-- AIM OF THE TASK --
Return the listing from its first line through the line containing "समस्त जगत के लिए", both included, copying every line character for character.

-- DATA FOR ANALYSIS --

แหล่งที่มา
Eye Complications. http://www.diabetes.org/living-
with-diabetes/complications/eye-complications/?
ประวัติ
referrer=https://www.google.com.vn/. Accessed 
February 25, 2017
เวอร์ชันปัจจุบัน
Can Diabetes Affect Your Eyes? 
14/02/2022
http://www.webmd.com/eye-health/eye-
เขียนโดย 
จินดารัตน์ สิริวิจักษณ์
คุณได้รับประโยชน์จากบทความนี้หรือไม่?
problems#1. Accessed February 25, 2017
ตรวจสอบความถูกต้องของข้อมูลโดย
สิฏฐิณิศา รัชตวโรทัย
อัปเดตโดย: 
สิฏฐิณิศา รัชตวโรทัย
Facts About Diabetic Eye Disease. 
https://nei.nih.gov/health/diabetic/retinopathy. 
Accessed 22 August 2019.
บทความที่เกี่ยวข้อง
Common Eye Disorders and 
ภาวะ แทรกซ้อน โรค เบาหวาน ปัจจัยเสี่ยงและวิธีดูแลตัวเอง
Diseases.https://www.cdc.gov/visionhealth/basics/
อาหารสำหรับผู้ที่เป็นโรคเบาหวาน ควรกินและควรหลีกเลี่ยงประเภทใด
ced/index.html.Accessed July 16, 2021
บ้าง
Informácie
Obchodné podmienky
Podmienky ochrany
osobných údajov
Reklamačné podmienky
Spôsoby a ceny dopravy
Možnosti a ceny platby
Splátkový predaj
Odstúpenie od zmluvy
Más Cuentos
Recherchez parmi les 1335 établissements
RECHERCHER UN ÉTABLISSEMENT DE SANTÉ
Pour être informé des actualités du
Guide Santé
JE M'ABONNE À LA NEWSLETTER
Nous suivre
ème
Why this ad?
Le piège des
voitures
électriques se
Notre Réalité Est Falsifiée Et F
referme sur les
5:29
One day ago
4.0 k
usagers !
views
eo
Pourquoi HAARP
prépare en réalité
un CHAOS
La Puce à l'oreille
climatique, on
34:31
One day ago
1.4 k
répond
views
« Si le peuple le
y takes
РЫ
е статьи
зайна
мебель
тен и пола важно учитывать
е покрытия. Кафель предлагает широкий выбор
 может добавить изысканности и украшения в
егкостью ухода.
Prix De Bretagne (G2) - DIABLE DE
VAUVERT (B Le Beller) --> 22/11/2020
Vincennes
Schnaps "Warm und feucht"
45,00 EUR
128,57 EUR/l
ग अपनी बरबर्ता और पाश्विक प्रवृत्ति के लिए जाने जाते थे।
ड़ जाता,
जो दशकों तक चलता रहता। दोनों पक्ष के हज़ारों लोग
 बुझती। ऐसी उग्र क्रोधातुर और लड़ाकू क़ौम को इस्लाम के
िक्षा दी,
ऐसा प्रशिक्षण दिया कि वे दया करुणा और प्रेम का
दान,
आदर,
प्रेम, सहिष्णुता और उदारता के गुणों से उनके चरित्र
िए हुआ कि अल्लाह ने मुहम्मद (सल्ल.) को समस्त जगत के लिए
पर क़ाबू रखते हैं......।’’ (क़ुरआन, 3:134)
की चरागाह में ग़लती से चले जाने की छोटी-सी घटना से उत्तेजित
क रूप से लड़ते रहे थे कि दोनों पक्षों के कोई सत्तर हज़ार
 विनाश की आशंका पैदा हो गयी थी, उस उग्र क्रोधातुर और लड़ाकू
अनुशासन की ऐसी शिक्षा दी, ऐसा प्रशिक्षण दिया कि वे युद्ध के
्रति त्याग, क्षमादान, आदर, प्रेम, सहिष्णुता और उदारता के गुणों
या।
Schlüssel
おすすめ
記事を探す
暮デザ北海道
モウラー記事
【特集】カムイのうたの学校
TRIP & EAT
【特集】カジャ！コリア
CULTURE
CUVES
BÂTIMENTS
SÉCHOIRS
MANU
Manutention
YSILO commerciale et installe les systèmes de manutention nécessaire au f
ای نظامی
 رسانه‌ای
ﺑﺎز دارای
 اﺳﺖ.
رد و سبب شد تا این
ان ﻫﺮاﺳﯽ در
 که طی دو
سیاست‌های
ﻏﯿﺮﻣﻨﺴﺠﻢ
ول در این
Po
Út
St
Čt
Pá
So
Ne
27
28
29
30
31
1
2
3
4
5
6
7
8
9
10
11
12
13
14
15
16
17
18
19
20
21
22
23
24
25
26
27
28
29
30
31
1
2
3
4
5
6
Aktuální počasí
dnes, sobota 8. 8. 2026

-- RESPONSE TO THIS EXERCISE --
แหล่งที่มา
Eye Complications. http://www.diabetes.org/living-
with-diabetes/complications/eye-complications/?
ประวัติ
referrer=https://www.google.com.vn/. Accessed 
February 25, 2017
เวอร์ชันปัจจุบัน
Can Diabetes Affect Your Eyes? 
14/02/2022
http://www.webmd.com/eye-health/eye-
เขียนโดย 
จินดารัตน์ สิริวิจักษณ์
คุณได้รับประโยชน์จากบทความนี้หรือไม่?
problems#1. Accessed February 25, 2017
ตรวจสอบความถูกต้องของข้อมูลโดย
สิฏฐิณิศา รัชตวโรทัย
อัปเดตโดย: 
สิฏฐิณิศา รัชตวโรทัย
Facts About Diabetic Eye Disease. 
https://nei.nih.gov/health/diabetic/retinopathy. 
Accessed 22 August 2019.
บทความที่เกี่ยวข้อง
Common Eye Disorders and 
ภาวะ แทรกซ้อน โรค เบาหวาน ปัจจัยเสี่ยงและวิธีดูแลตัวเอง
Diseases.https://www.cdc.gov/visionhealth/basics/
อาหารสำหรับผู้ที่เป็นโรคเบาหวาน ควรกินและควรหลีกเลี่ยงประเภทใด
ced/index.html.Accessed July 16, 2021
บ้าง
Informácie
Obchodné podmienky
Podmienky ochrany
osobných údajov
Reklamačné podmienky
Spôsoby a ceny dopravy
Možnosti a ceny platby
Splátkový predaj
Odstúpenie od zmluvy
Más Cuentos
Recherchez parmi les 1335 établissements
RECHERCHER UN ÉTABLISSEMENT DE SANTÉ
Pour être informé des actualités du
Guide Santé
JE M'ABONNE À LA NEWSLETTER
Nous suivre
ème
Why this ad?
Le piège des
voitures
électriques se
Notre Réalité Est Falsifiée Et F
referme sur les
5:29
One day ago
4.0 k
usagers !
views
eo
Pourquoi HAARP
prépare en réalité
un CHAOS
La Puce à l'oreille
climatique, on
34:31
One day ago
1.4 k
répond
views
« Si le peuple le
y takes
РЫ
е статьи
зайна
мебель
тен и пола важно учитывать
е покрытия. Кафель предлагает широкий выбор
 может добавить изысканности и украшения в
егкостью ухода.
Prix De Bretagne (G2) - DIABLE DE
VAUVERT (B Le Beller) --> 22/11/2020
Vincennes
Schnaps "Warm und feucht"
45,00 EUR
128,57 EUR/l
ग अपनी बरबर्ता और पाश्विक प्रवृत्ति के लिए जाने जाते थे।
ड़ जाता,
जो दशकों तक चलता रहता। दोनों पक्ष के हज़ारों लोग
 बुझती। ऐसी उग्र क्रोधातुर और लड़ाकू क़ौम को इस्लाम के
िक्षा दी,
ऐसा प्रशिक्षण दिया कि वे दया करुणा और प्रेम का
दान,
आदर,
प्रेम, सहिष्णुता और उदारता के गुणों से उनके चरित्र
िए हुआ कि अल्लाह ने मुहम्मद (सल्ल.) को समस्त जगत के लिए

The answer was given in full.